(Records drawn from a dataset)
*** Begin section ***
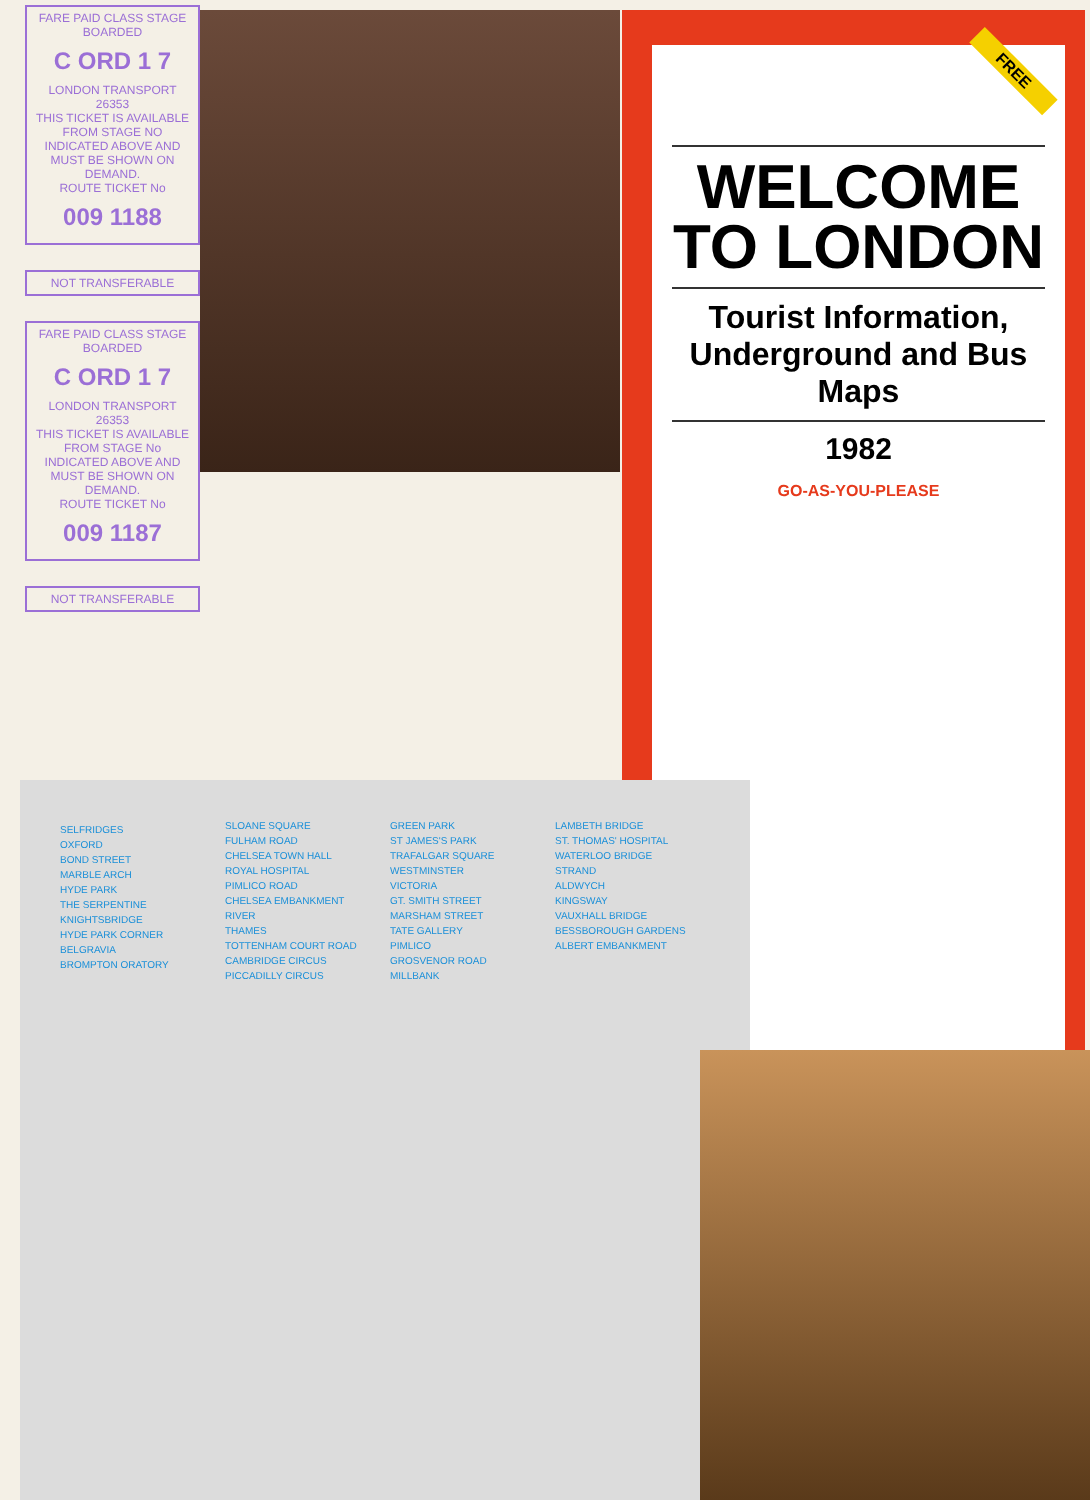FARE PAID CLASS STAGE BOARDED
C ORD 1 7
LONDON TRANSPORT 26353
THIS TICKET IS AVAILABLE FROM STAGE NO INDICATED ABOVE AND MUST BE SHOWN ON DEMAND.
ROUTE TICKET No
009 1188
NOT TRANSFERABLE
FARE PAID CLASS STAGE BOARDED
C ORD 1 7
LONDON TRANSPORT 26353
THIS TICKET IS AVAILABLE FROM STAGE No INDICATED ABOVE AND MUST BE SHOWN ON DEMAND.
ROUTE TICKET No
009 1187
NOT TRANSFERABLE
FREE
WELCOME TO LONDON
Tourist Information, Underground and Bus Maps
1982
GO-AS-YOU-PLEASE
SELFRIDGES
OXFORD
BOND STREET
MARBLE ARCH
HYDE PARK
THE SERPENTINE
KNIGHTSBRIDGE
HYDE PARK CORNER
BELGRAVIA
BROMPTON ORATORY
SLOANE SQUARE
FULHAM ROAD
CHELSEA TOWN HALL
ROYAL HOSPITAL
PIMLICO ROAD
CHELSEA EMBANKMENT
RIVER
THAMES
TOTTENHAM COURT ROAD
CAMBRIDGE CIRCUS
PICCADILLY CIRCUS
GREEN PARK
ST JAMES'S PARK
TRAFALGAR SQUARE
WESTMINSTER
VICTORIA
GT. SMITH STREET
MARSHAM STREET
TATE GALLERY
PIMLICO
GROSVENOR ROAD
MILLBANK
LAMBETH BRIDGE
ST. THOMAS' HOSPITAL
WATERLOO BRIDGE
STRAND
ALDWYCH
KINGSWAY
VAUXHALL BRIDGE
BESSBOROUGH GARDENS
ALBERT EMBANKMENT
*** End section ***
* Exercise: Copying begins at the line that holds "GROSVENOR ROAD" and ends at the last line of the data above, with both included and each line kept exactly.

* Exercise solution:
GROSVENOR ROAD
MILLBANK
LAMBETH BRIDGE
ST. THOMAS' HOSPITAL
WATERLOO BRIDGE
STRAND
ALDWYCH
KINGSWAY
VAUXHALL BRIDGE
BESSBOROUGH GARDENS
ALBERT EMBANKMENT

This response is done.